++++ DATA FOR ANALYSIS

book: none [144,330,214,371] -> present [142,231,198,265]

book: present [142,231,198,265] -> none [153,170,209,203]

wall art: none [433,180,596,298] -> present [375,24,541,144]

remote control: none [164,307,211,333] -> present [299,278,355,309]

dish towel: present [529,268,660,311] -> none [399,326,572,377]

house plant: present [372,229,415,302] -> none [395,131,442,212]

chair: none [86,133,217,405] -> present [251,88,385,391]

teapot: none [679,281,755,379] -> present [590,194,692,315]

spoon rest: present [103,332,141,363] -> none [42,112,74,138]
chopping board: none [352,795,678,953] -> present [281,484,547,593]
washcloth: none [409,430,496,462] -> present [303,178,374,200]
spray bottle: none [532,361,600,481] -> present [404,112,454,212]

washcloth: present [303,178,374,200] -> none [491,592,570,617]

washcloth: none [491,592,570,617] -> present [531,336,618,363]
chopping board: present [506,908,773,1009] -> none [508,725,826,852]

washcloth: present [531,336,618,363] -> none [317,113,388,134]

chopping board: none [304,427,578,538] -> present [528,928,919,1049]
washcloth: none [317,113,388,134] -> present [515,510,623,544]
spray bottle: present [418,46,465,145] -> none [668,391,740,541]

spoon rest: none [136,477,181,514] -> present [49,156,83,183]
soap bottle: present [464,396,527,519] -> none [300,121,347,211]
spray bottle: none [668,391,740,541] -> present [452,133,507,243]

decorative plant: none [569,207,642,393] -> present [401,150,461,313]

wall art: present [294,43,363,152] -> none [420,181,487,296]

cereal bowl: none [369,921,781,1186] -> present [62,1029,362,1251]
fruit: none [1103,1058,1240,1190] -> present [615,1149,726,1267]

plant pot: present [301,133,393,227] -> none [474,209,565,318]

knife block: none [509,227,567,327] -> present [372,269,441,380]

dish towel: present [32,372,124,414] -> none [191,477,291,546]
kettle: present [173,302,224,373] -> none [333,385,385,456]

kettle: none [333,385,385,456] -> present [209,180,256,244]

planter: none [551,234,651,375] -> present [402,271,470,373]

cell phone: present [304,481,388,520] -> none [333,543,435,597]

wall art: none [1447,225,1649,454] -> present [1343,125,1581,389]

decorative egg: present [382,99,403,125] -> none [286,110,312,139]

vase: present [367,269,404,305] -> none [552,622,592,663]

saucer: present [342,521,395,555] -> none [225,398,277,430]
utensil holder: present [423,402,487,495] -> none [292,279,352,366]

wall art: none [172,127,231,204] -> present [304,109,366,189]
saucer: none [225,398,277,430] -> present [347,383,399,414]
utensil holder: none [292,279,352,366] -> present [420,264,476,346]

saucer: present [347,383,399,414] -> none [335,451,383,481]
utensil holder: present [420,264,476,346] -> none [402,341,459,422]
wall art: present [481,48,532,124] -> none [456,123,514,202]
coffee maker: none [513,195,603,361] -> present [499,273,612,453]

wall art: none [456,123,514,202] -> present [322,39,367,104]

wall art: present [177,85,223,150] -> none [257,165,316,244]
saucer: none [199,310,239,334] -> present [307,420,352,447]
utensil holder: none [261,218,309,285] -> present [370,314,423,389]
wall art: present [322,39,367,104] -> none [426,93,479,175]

++++++++

If a line holds the string "spray", it counts; please state how many such lines there are in the data, with nothing more.

→ ANSWER SECTION: 3